» **Task data**

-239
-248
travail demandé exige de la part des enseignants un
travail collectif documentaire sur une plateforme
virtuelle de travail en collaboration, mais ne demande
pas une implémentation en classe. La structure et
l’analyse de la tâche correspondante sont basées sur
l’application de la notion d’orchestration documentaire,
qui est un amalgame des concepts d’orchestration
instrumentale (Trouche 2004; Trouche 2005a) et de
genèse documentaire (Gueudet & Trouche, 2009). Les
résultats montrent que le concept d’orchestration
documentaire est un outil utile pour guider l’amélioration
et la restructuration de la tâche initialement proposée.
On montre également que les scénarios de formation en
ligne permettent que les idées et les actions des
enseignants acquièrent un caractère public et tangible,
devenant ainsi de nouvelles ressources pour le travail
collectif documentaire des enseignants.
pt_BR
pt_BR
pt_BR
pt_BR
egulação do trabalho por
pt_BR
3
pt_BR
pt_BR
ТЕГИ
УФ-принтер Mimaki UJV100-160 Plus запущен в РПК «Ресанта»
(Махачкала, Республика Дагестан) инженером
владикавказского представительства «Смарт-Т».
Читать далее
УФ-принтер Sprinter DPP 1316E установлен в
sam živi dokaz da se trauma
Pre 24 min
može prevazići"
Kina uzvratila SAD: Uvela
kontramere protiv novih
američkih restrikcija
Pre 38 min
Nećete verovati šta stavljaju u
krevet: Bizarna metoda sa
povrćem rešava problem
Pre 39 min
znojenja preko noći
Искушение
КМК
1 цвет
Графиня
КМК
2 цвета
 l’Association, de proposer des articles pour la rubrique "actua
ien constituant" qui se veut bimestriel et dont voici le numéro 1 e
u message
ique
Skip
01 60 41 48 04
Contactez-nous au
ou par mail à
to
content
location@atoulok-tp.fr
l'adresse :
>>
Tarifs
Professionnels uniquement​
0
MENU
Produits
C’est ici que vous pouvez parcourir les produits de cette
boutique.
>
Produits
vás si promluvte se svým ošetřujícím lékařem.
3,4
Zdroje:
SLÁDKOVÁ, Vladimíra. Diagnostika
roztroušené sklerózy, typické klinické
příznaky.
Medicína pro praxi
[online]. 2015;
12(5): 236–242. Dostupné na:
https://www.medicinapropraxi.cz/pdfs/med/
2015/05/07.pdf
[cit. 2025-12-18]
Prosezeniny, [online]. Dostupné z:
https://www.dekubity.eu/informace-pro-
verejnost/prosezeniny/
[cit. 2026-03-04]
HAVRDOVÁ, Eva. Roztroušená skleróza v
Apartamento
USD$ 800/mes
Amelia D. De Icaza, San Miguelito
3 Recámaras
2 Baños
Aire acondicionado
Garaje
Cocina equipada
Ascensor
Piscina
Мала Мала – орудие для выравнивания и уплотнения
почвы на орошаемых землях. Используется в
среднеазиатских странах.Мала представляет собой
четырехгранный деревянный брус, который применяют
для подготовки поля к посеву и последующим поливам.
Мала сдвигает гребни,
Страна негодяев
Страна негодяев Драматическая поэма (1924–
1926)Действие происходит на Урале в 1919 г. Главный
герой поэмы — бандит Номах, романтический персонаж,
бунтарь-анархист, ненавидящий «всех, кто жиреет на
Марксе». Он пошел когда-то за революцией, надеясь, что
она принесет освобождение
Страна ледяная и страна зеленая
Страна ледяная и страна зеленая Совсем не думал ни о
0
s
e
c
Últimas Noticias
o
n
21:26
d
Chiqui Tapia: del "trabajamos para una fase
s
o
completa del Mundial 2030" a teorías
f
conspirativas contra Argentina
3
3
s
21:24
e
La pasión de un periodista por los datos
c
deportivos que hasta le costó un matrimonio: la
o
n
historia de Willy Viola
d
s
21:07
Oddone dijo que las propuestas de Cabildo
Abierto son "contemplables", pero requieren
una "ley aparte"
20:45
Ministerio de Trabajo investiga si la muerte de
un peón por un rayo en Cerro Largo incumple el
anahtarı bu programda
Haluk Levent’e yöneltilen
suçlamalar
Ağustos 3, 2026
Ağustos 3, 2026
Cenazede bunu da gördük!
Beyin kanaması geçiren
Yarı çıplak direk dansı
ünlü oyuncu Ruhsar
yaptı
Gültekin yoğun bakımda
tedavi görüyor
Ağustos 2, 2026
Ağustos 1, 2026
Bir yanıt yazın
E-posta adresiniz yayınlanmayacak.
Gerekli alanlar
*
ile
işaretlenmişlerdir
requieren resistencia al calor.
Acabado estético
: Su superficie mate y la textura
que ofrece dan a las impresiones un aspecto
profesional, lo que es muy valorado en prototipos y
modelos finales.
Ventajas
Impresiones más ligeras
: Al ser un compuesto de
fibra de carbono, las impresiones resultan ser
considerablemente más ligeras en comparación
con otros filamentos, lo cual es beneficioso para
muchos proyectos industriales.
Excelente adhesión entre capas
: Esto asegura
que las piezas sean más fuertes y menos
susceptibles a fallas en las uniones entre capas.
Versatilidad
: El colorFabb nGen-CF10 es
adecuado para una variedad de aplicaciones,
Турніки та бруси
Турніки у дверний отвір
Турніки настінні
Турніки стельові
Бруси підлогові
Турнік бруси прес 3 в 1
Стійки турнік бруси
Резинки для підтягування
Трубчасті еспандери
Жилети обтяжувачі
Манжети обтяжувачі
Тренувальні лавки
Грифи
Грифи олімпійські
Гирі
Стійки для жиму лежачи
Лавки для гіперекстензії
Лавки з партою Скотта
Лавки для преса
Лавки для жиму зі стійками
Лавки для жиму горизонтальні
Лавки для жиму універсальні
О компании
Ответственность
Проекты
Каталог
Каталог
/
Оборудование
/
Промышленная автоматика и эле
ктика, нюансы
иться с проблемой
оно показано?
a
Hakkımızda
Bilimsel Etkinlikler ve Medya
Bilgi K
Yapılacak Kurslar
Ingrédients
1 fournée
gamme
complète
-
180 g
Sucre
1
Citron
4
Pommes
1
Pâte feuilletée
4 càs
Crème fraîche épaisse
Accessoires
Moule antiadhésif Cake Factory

» **What the task requires**
A single number is needed: the count of lines in the records that include "collectif".

» **Your solution**
2